Sarkosh et al. [39] trained an LR-based risk score in 1907 diabetic patients, of whom 763 developed DN within five years. In a binary outcome problem, the authors used multivariate LR analysis to generate risk scores and divided patients into four different groups based on their respective risk of DN: low, moderate, high, and very high.

Chan et al. [42] used the same binary outcome in a train/test set of 686 patients and a validation test of 460 patients. Using clinical data and biomarkers, the authors generated risk probabilities using the final RF model and scaled the results to a continuous score between 5 and 100. The authors named the whole system IntelKidneyX. It stratified patients as follows: low risk (46%), intermediate risk (37%) and high risk (17%) of developing DN within 5 years.

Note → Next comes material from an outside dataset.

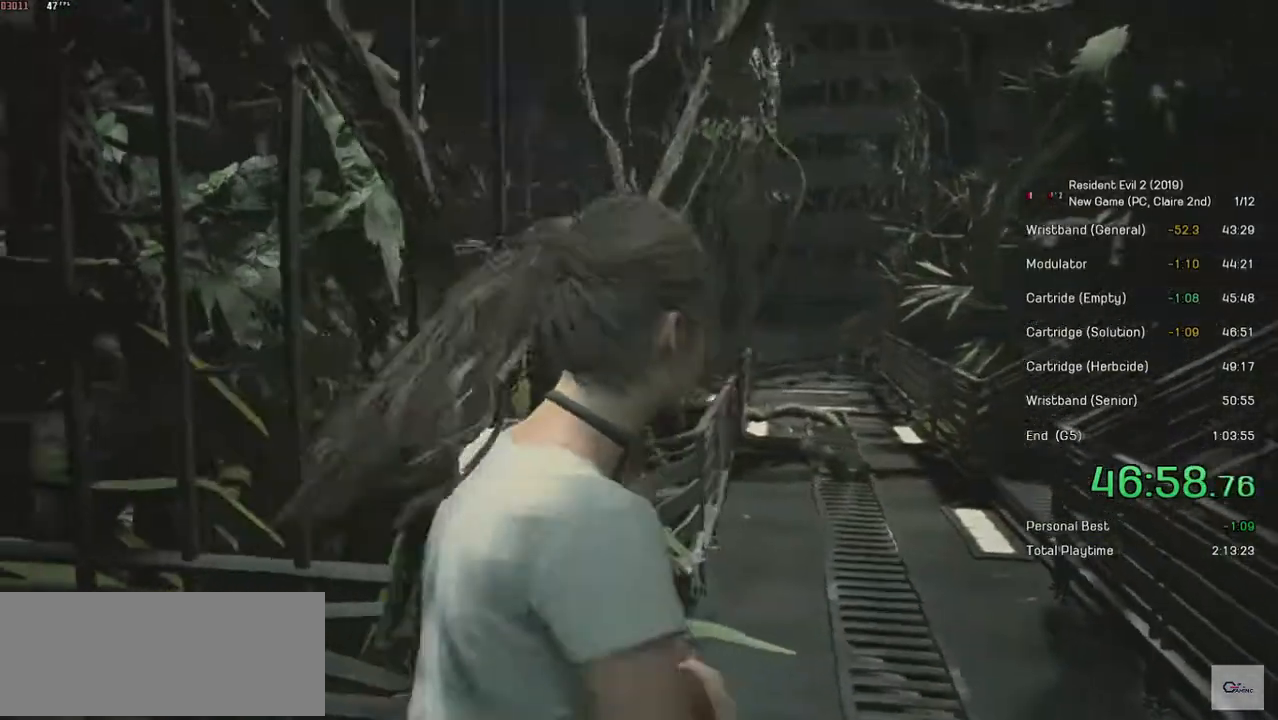
{"keys": ["shift", "w"], "mouse": [], "events": []}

Al-Sari et al. [45] and Makino et al. [37] did almost the same as the previously cited papers, but instead of defining outcome as absence or presence, it was defined as progressor or non-progressor in the Al-Sari paper and as worsening or stable in the Makino et al. paper. Al-Sari et al. used data from 190 patients who had no progression of DN and 190 patients who had progression of DN during a mean follow-up of 5.4 years. He used the RF classifier to predict whether the patient would progress to DN during the follow-up period. On the other hand, Makino et al. extracted clinical features from longitudinal, textual, and structural data. LR models were trained using data from 15,422 stable patients (remaining DN stage 1) and 15,388 patients who experienced disease progression at some point (from DN stage 1 to DN stage 2–5).

Unlike the works presented above, Allen et al. [43] are able to predict 3 different outcomes, DN progression to any stage, DN progression to stages 3–5, and DN progression to stages 4–5. Three different models were created for each possible outcome, each predicting the risk of progression to DN over the next 5 years. RF and XGBoost were used as classifiers with a training and test set of 62,994 and 7,656, respectively.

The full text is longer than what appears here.